Procuro-te numa história abstracta do meu imaginário mais íntimo, procuro-te contra uma lógica de impossibilidade, talvez te escondas na timidez angulosa do homem utilitário, mais fulano do que pessoa que também sei ser. Mas não sei. Procuro em ti uma imagem proibida de mim, tudo aquilo que fui arrumando para o quarto escuro do adiável. Tenho medo de lá voltar, tenho medo que abrir a porta seja embater de frente com a felicidade, do outro lado do vidro. Inquebrável. É estranho como acabas sendo um projecto sem autor, uma mistura grosseira de lugares comuns, de parecenças onde te perdes. Afinal somos três no mesmo espaço. O sonho de mim, a consciência dele e a imagem disso tudo. Sem identidade.
Podemos viver sem nós, em piloto automático, diluídos numa massa espessa de "igualização" até que o fim se aproxime, oficialmente. Socialmente decretado. Há muito que caminhavas longe de ti, suor de incómoda tristeza a escorrer-te da alma e rias, chorando. Vendeste-te porque julgaste que o conforto vem da pertença a uma maioria, sem ponderação. Esqueceste-te para que os outros te lembrassem, reflexo mudo de uma ausência. Andar acompanhado não é andar perseguido. Andar com alguém é seres tu e essa pessoa ao mesmo tempo, é a diferença a procurar-se maior, mais nobre. Na vida és o teu projecto, és diálogo de sonho feito marcha de combate e nesse caminho vais descobrindo outros que se procuram também. Peregrinos de acreditar, crentes da vontade, amantes da construção. Diversos e plurais.
A riqueza vem do inesperado e espontâneo, partilha silenciosa da tua verdade. Não confundas por medo os conceitos, torna-te um artesão da luz que te fará sentir vivo e inteiro. Sermos vários num mesmo espaço tem que significar pluralidade, multiplicidade e nunca anexação, intrusão. Amar alguém que está ao nosso lado é aprender a gostar desse mundo novo, dessa notícia inteira aos nossos olhos. Abraçar-te sem preguiça de te conhecer, conversar contigo e não apenas falar, pelos meus olhos, das tuas coisas.

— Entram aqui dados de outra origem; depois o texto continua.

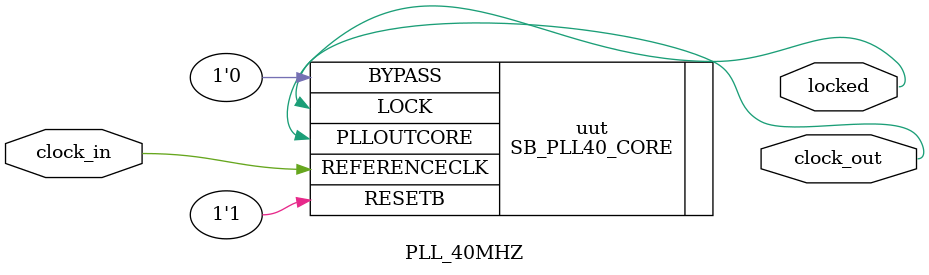
<source format=v>
module PLL_40MHZ #(
 parameter DIV_R = 0,
 parameter DIV_Q = 0,
 parameter DIV_F = 0
) (
 input clock_in,
 output clock_out,
 output locked
);
 SB_PLL40_CORE #(
 	.FEEDBACK_PATH("SIMPLE"),
 	.DIVR(DIV_R),
 	.DIVF(DIV_F),
 	.DIVQ(DIV_Q),
 	.FILTER_RANGE(3'b001)
 ) uut (
 	.LOCK(locked),
 	.RESETB(1'b1),
 	.BYPASS(1'b0),
 	.REFERENCECLK(clock_in),
 	.PLLOUTCORE(clock_out)
 );
endmodule
</source>
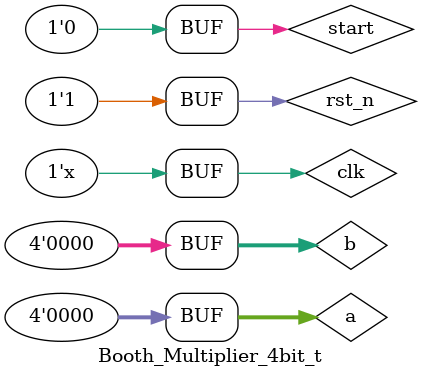
<source format=v>
`timescale 1ns/1ps

module Booth_Multiplier_4bit_t;
    reg start = 0;
    reg clk = 0;
    reg rst_n = 0;
    reg [3:0] a = 0, b = 0;
    wire [7:0] p;

    Booth_Multiplier_4bit b1(
        .a(a),
        .b(b),
        .start(start),
        .clk(clk),
        .p(p),
        .rst_n(rst_n)
    );

    parameter cyc = 4;
    always # (cyc/2) clk = ~clk;

    initial begin
        #4 rst_n = 0;
        #8 rst_n = 1;
        #4 start = 1;
        a = -5;
        b = 3;
        #4 start = 0;
        a = 0;
        b = 0;
        #40
        #4 start = 1;
        a = 5;
        b = 3;
        #4 start = 0;
        a = 0;
        b = 0;
    end

endmodule
</source>
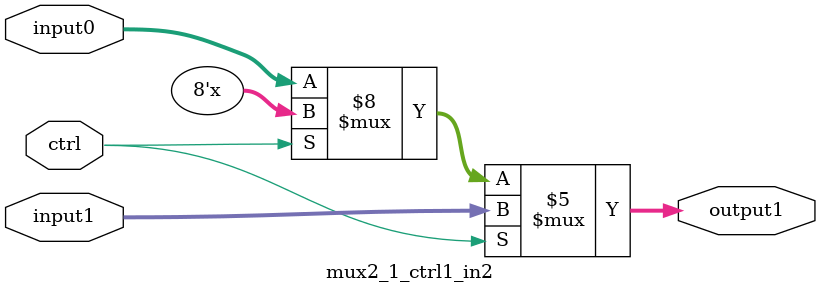
<source format=v>
`timescale 1ns / 1ns

module mux2_1_ctrl1_in2(output1, input0, input1, ctrl);

//-------------Input Ports-----------------------------
input wire ctrl;		
input wire [7:0] input0;	//input at 0
input wire [7:0] input1;	//unput at 1

//-------------Output Ports----------------------------

output reg [7:0] output1; 	

//------------------Instructions-----------------------
always @*
	begin
		if (ctrl == 1'b0)
			output1 = input0;
		if (ctrl == 1'b1)
			output1 = input1;
	end
endmodule

</source>
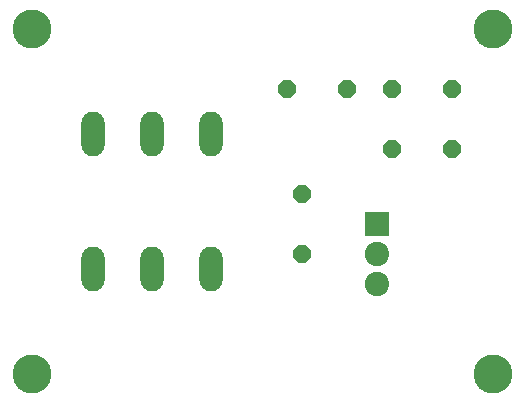
<source format=gbr>
%TF.GenerationSoftware,KiCad,Pcbnew,8.0.1-rc1*%
%TF.CreationDate,2024-04-19T00:03:43-05:00*%
%TF.ProjectId,voltage_converter,766f6c74-6167-4655-9f63-6f6e76657274,rev?*%
%TF.SameCoordinates,Original*%
%TF.FileFunction,Soldermask,Bot*%
%TF.FilePolarity,Negative*%
%FSLAX46Y46*%
G04 Gerber Fmt 4.6, Leading zero omitted, Abs format (unit mm)*
G04 Created by KiCad (PCBNEW 8.0.1-rc1) date 2024-04-19 00:03:43*
%MOMM*%
%LPD*%
G01*
G04 APERTURE LIST*
G04 Aperture macros list*
%AMRoundRect*
0 Rectangle with rounded corners*
0 $1 Rounding radius*
0 $2 $3 $4 $5 $6 $7 $8 $9 X,Y pos of 4 corners*
0 Add a 4 corners polygon primitive as box body*
4,1,4,$2,$3,$4,$5,$6,$7,$8,$9,$2,$3,0*
0 Add four circle primitives for the rounded corners*
1,1,$1+$1,$2,$3*
1,1,$1+$1,$4,$5*
1,1,$1+$1,$6,$7*
1,1,$1+$1,$8,$9*
0 Add four rect primitives between the rounded corners*
20,1,$1+$1,$2,$3,$4,$5,0*
20,1,$1+$1,$4,$5,$6,$7,0*
20,1,$1+$1,$6,$7,$8,$9,0*
20,1,$1+$1,$8,$9,$2,$3,0*%
%AMFreePoly0*
4,1,25,0.333266,0.742596,0.345389,0.732242,0.732242,0.345389,0.760749,0.289441,0.762000,0.273547,0.762000,-0.273547,0.742596,-0.333266,0.732242,-0.345389,0.345389,-0.732242,0.289441,-0.760749,0.273547,-0.762000,-0.273547,-0.762000,-0.333266,-0.742596,-0.345389,-0.732242,-0.732242,-0.345389,-0.760749,-0.289441,-0.762000,-0.273547,-0.762000,0.273547,-0.742596,0.333266,-0.732242,0.345389,
-0.345389,0.732242,-0.289441,0.760749,-0.273547,0.762000,0.273547,0.762000,0.333266,0.742596,0.333266,0.742596,$1*%
G04 Aperture macros list end*
%ADD10C,3.302000*%
%ADD11FreePoly0,270.000000*%
%ADD12FreePoly0,180.000000*%
%ADD13FreePoly0,0.000000*%
%ADD14C,2.063200*%
%ADD15RoundRect,0.101600X-0.930000X0.930000X-0.930000X-0.930000X0.930000X-0.930000X0.930000X0.930000X0*%
%ADD16O,1.993900X3.784600*%
G04 APERTURE END LIST*
D10*
%TO.C,@HOLE0*%
X128981100Y-90393600D03*
%TD*%
%TO.C,@HOLE1*%
X168000000Y-90393600D03*
%TD*%
%TO.C,@HOLE2*%
X128981100Y-119603600D03*
%TD*%
%TO.C,@HOLE3*%
X168000000Y-119603600D03*
%TD*%
D11*
%TO.C,R1*%
X151841100Y-109443600D03*
X151841100Y-104363600D03*
%TD*%
D12*
%TO.C,R2*%
X159461100Y-100553600D03*
X164541100Y-100553600D03*
%TD*%
D13*
%TO.C,R3*%
X164541100Y-95473600D03*
X159461100Y-95473600D03*
%TD*%
%TO.C,R4*%
X155651100Y-95473600D03*
X150571100Y-95473600D03*
%TD*%
D14*
%TO.C,VR1*%
X158191100Y-111983600D03*
X158191100Y-109443600D03*
D15*
X158191100Y-106903600D03*
%TD*%
D16*
%TO.C,X4*%
X134141100Y-110693600D03*
X139141100Y-110693600D03*
X144141100Y-110693600D03*
%TD*%
%TO.C,X5*%
X144141100Y-99303600D03*
X139141100Y-99303600D03*
X134141100Y-99303600D03*
%TD*%
M02*

</source>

Unir a vontade de ser em mim alguma coisa à tua determinação em marcares os dias por dentro. Dois pólos distintos, duas forças revigoradas pela partilha que afugenta a solidão de nós a nós mesmos. Dentro de mim só há espaço para o meu chão e para os meus passos. Quero ter consciência de que sou uno, vontade e realização, projecto e realidade.
Vivo sem pressa em antecipar o que tem o seu tempo, lá à frente. Não desço a fasquia para tornar os meus valores o mais lato de mim, buracos de condescendência aflita. Eu sou o meu reflexo e nunca a minha sombra, emprestada aos outros. Afirmo-me porque antes de tudo sou meu. E tu entendes, eu sei. Mais importante, cuidas de mim quando tropeço nos enganos desta vida. Respeitas-me em tudo e dás-me a tua verdade, quando chegas, para ficar. Eu sei, sinto-o a vibrar no silêncio da cumplicidade. E isso chega porque já é tudo. Só nós. Na massa do sangue de um pacto selado, por dentro.